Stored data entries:
'''

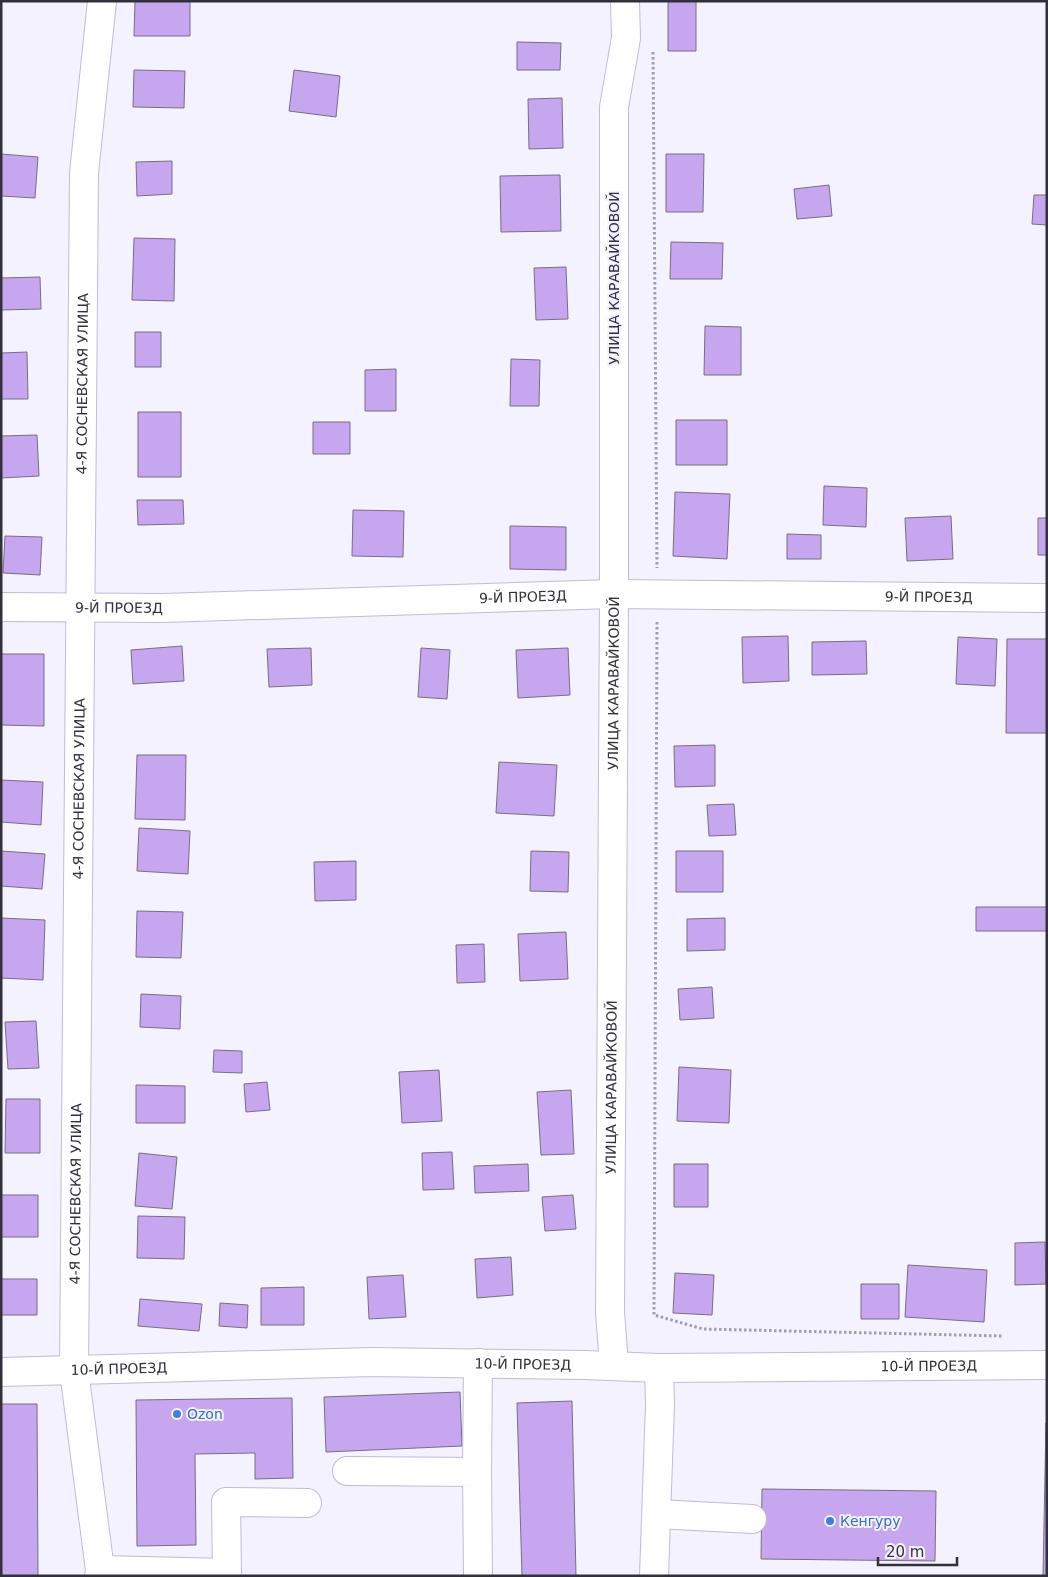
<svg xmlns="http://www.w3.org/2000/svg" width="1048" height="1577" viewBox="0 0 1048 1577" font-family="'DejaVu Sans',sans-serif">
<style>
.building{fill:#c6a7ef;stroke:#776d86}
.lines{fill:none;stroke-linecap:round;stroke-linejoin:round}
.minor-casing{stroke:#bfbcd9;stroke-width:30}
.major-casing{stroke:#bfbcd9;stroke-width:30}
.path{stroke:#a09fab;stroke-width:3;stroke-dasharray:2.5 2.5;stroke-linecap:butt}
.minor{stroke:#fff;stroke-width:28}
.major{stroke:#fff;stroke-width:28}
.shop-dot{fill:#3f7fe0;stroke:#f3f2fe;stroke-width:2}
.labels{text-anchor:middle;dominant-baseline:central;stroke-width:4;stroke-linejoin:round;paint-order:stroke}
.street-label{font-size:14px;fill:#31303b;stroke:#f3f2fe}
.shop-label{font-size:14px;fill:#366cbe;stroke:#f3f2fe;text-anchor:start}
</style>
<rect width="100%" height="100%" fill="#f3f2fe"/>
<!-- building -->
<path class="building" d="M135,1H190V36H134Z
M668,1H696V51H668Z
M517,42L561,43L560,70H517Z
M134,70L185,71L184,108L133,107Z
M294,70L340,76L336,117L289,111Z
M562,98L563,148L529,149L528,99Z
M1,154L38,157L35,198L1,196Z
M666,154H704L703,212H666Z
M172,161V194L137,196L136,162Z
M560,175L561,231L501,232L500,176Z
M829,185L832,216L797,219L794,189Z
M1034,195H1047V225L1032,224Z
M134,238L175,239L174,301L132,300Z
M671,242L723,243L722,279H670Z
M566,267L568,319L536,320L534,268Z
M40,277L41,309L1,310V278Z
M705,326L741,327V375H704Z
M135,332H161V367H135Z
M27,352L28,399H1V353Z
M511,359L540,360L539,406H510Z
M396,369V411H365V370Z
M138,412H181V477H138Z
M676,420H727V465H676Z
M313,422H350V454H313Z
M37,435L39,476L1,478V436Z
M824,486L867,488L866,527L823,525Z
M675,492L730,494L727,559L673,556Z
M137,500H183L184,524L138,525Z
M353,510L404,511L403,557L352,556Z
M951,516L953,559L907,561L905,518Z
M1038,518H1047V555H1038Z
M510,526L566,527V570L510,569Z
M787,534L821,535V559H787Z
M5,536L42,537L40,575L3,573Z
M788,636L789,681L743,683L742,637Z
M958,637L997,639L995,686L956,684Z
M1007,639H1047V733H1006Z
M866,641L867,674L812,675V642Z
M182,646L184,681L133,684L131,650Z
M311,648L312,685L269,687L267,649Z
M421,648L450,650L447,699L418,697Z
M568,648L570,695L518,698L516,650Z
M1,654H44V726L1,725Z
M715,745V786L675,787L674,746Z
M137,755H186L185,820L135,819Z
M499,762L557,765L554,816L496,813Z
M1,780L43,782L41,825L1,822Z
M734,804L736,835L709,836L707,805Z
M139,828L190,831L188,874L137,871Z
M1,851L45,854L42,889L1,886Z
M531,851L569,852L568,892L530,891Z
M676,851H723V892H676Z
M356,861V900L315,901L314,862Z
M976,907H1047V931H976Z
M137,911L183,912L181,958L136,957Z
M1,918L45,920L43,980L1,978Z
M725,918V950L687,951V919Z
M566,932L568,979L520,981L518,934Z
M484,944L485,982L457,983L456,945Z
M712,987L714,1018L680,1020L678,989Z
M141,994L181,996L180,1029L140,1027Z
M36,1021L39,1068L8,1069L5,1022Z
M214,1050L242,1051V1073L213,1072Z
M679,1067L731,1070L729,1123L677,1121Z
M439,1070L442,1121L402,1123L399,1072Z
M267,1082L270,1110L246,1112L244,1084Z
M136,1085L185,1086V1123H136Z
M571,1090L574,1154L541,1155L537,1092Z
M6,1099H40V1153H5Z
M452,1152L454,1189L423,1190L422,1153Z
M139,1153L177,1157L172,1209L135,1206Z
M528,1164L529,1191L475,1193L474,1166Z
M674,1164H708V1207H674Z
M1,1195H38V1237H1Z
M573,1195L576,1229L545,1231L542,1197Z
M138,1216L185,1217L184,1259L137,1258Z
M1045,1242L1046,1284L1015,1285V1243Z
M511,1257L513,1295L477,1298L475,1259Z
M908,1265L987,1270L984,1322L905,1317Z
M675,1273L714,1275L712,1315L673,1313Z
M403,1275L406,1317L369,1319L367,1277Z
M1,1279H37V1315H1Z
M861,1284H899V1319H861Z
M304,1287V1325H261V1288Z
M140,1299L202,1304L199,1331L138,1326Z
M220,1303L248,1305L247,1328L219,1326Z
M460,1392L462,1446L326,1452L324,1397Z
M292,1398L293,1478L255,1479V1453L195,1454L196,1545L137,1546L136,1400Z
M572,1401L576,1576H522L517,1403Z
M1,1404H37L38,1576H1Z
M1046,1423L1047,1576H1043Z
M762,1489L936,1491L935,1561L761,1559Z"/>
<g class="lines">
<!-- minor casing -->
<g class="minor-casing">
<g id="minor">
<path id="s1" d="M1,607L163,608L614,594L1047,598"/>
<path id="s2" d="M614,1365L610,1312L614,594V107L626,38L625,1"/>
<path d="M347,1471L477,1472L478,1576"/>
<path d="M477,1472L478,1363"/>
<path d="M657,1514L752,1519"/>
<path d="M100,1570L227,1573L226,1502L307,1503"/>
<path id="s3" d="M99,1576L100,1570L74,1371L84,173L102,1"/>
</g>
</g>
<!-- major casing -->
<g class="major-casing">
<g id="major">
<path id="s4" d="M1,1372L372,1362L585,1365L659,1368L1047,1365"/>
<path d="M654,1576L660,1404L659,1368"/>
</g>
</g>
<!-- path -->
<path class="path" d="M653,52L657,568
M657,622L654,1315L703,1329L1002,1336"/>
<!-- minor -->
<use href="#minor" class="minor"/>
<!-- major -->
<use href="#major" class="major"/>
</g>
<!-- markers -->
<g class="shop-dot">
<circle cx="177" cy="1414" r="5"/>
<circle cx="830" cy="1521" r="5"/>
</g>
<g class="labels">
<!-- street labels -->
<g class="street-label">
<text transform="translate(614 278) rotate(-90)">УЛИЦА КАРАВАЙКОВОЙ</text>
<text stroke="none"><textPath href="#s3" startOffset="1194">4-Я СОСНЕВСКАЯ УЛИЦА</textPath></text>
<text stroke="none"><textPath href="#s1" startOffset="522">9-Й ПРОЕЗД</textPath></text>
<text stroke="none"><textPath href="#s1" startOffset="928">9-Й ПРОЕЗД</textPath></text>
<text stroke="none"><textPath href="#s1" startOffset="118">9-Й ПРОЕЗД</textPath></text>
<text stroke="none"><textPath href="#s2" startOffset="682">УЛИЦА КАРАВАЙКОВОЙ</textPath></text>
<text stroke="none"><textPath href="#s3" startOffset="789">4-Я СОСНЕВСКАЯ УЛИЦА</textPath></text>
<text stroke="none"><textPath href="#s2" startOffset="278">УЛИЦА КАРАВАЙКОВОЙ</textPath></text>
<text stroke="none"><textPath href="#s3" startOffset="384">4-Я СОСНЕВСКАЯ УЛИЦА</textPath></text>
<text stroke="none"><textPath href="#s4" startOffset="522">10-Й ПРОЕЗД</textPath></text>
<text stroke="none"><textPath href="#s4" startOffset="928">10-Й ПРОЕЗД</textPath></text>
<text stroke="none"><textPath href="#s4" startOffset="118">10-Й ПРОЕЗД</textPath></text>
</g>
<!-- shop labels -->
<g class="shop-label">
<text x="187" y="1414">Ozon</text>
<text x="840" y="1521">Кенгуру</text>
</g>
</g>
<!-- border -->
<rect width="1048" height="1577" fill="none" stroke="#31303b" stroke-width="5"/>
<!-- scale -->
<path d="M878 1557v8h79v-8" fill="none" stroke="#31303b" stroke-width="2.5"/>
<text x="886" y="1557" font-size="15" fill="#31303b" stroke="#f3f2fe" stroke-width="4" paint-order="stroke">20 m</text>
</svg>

'''

Exercise objective:
Identify the lines of the entries containing the string "linecap". Copy each such line.

Task response:
.lines{fill:none;stroke-linecap:round;stroke-linejoin:round}
.path{stroke:#a09fab;stroke-width:3;stroke-dasharray:2.5 2.5;stroke-linecap:butt}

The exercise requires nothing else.